----- Document extract -----
Friday, February 17, 2017

Lorraine's Tote Bag

I am finishing the last of the Round Robin Tote Bags, this one belongs to Lorraine. She likes a modern style, and I have used a black background. The first two sections done by others in our textile art group, have circles, curves and are made in browns, beige, & rust on black. I drew a sketch to get started, but the applique is different. I kept the large curve and my fabric choices dictated the size of the circles. I made the curve into a pocket, so I added batting and a backing, and quilted it separately.
The first 3 sections are together, I think my addition works with the whole.
The last side section was all that was left. Since I am doing a section for Clare, who is weaving us handles, I did this section too. I found some brown, rust, black prints at the shop in Snohomish, Washington. I wanted the section to look as if a different person did it, but still combine well with the previous sections. I fussy cut the border off the circles print, and fussy cut 3 large circles from the 2nd print. A pale cream batik worked for a light background.
The other sections are "simple" I kept wanting to fill in the empty spaces, but the modern look is more sparse. So I decided to add some beads to embellish the last side. A quick trip to Ben Franklin scored some rust/red glass circles. I will also add a few seed beads to the large fabric circles. I am linking this to Nina-Marie's "Off the Wall Friday." click here to see what other textile artists are doing this week.

Thursday, February 9, 2017

Evening with Judy Coats Perez

The first day at Craft Napa, I also took an evening class with Judy Coats Perez. The class was for making foam stamps. She had an adhesive foam sheet for each of us, a clear polyester film and tracing paper. I had not used adhesive foam before, I had tried to use Elmers to glue two regular sheets together, which did not work very well. We drew designs on the tracing paper with a pencil, and flipped it onto the foam. Then we rubbed over the back of the paper and it transferred the image to the foam. The designs were cut out with an Exacto knife, the paper backing pulled off, and it was adhered to the clear polyester film. I ended up just using my paper scissors to cut out the design on the foam, unless it was a very tiny area.
Judy had several reference books for us to use, one was flowers and plants, the other animals drawn in different cultural styles. I did the animal stamps from some of the images I found in the book. The back of the alligator was cut with a scalloped paper crafting scissors, as well as some of the leaves in the previous photo. I really liked putting the foam on the clear polyester film, being able to see through it was great for alignment when printing. The sheets are called Dur-a-lar .005 thickness, the pack I got at the art supply was 25 sheets for $12.50. She said you can also order it from Dick Blick catalog. I wonder how it will work for cutting stencils? It was a good weight and certainly cheaper than stencil plastic.
----- Listing -----
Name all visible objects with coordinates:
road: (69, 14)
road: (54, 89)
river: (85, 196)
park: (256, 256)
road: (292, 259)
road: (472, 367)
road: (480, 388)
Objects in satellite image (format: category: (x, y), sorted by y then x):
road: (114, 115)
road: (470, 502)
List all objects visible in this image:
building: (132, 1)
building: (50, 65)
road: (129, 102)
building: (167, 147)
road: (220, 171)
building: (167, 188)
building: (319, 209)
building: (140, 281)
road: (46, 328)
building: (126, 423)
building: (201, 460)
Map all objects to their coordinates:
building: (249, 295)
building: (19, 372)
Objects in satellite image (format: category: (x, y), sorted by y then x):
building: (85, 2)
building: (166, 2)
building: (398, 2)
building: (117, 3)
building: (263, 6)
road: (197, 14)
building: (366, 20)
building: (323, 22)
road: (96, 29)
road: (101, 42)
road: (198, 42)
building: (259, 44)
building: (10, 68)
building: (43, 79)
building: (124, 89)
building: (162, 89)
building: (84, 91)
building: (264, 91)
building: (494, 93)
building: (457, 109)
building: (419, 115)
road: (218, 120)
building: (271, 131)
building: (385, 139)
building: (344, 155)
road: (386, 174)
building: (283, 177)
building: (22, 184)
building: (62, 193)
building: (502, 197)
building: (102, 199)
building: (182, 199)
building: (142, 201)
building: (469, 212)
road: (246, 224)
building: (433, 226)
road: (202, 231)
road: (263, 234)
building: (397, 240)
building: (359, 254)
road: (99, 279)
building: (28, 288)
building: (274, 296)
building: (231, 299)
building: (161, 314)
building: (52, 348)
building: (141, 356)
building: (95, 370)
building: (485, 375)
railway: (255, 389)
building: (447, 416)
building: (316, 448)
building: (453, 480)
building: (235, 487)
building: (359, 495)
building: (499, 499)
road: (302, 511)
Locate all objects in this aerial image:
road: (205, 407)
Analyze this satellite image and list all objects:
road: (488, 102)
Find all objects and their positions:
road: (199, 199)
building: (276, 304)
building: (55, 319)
-----
### [Aim of the exercise]
Rewrite the blog post from "Friday, February 17, 2017" up to and including "quilted it separately.", putting "navy" wherever "black" appears.

### [Correct response]
Friday, February 17, 2017

Lorraine's Tote Bag

I am finishing the last of the Round Robin Tote Bags, this one belongs to Lorraine. She likes a modern style, and I have used a navy background. The first two sections done by others in our textile art group, have circles, curves and are made in browns, beige, & rust on navy. I drew a sketch to get started, but the applique is different. I kept the large curve and my fabric choices dictated the size of the circles. I made the curve into a pocket, so I added batting and a backing, and quilted it separately.